Daniel Weissbort

Daniel Weissbort was born in London in 1935. At the beginning of his studies at the University of Cambridge he met Ted Hughes, the future British Poet Laureate. In 1965 Weissbort and Hughes founded the journal »Modern Poetry in Translation«, which is still appearing today. In the early 1970s he went to America and from 1974 he directed Translation Workshops at the University of Iowa, where he was a professor of English and Comparative Literature. From 1970 to 1973 Weissbort was advisory director of English Poetry International, London, and was a member of numerous other committees, including the PEN American Center Translation Committee. Since then he has returned to England, where he writes poetry, teaches, lectures and works on the translation and popularization of Russian literature with his partner Valentina Polukhina. Weissbort is best known for his translations and anthologies of Russian and Eastern European poetry, but he is also recognized as a poet in his own right. His collection of poetry, »Letters to Ted« (2002) is dedicated to his friend and colleague of many years, Ted Hughes. In 2006, Weissbort published a book on the history of translation theory, “Translation: Theory and Practice”, with Astradur Eysteinsson.

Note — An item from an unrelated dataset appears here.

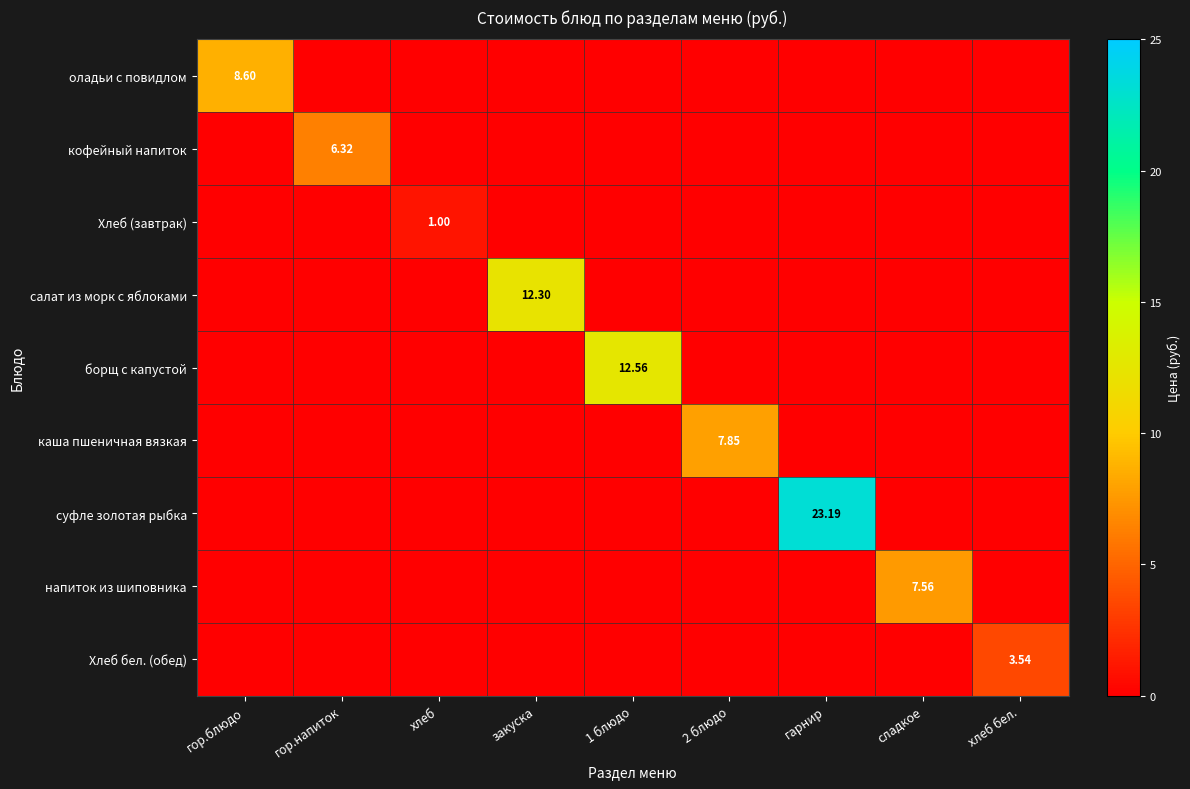

The салат из морк с яблоками series shows -6.8 at 1 блюдо. True or false?

False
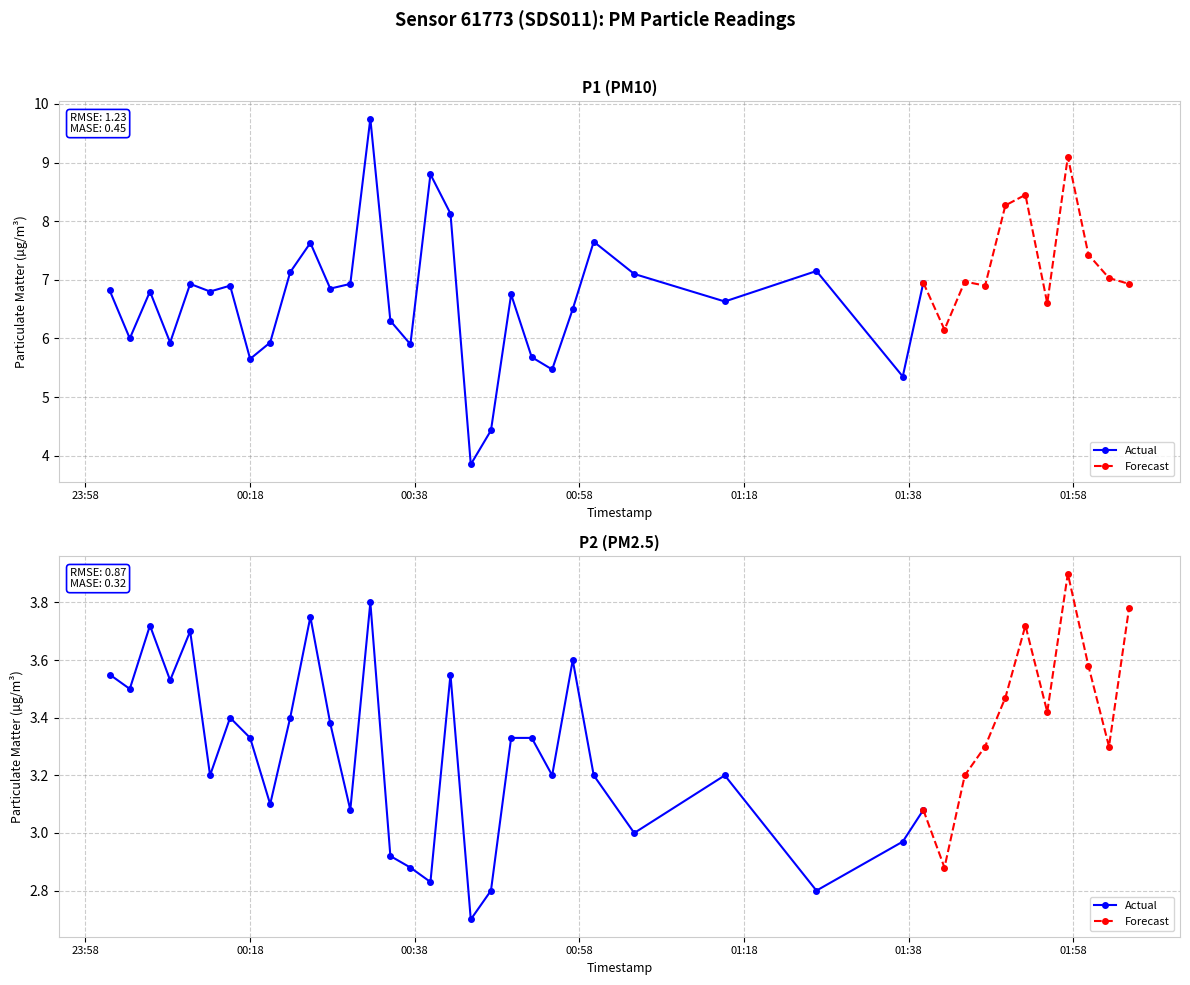

Reading left to right, list all the values displayed in this chart.

P1: 6.8	6.0	6.8	5.9	6.9	6.8	6.9	5.7	5.9	7.1	7.6	6.8	6.9	9.8	6.3	5.9	8.8	8.1	3.9	4.4	6.8	5.7	5.5	6.5	7.7	7.1	6.6	7.2	5.3	7.0	6.2	7.0	6.9	8.3	8.4	6.6	9.1	7.4	7.0	6.9
P2: 3.5	3.5	3.7	3.5	3.7	3.2	3.4	3.3	3.1	3.4	3.8	3.4	3.1	3.8	2.9	2.9	2.8	3.5	2.7	2.8	3.3	3.3	3.2	3.6	3.2	3.0	3.2	2.8	3.0	3.1	2.9	3.2	3.3	3.5	3.7	3.4	3.9	3.6	3.3	3.8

Ted Hughes commented: »It’s hard to imagine how anything could be more natural, relaxed and true to the writer’s self, true to his secret, personal life, than Daniel Weissbort’s poems.« They are snapshots of innermost feelings. These snapshots are short and some are aphoristic, yet they provide deep insight into emotions, individual perceptions and thoughts. Private and political perspectives cross; historical developments are combined with personal events, for example when he associates the end of the Second World War in the poem »1945« with his initial successes in cricket. Weissbort converses with himself, with his ageing body as well as with his thoughts; his memories, world history, the life story of his deceased parents. Many of his poems are devoted to the topic of memories, they contain dedications to dead or lost friends. A recurring theme is that of dreams, for example the terrible moment of awaking from a nightmare whose fearful impressions linger: »And yet / for certain sins, though you wake / there is no forgiveness either«.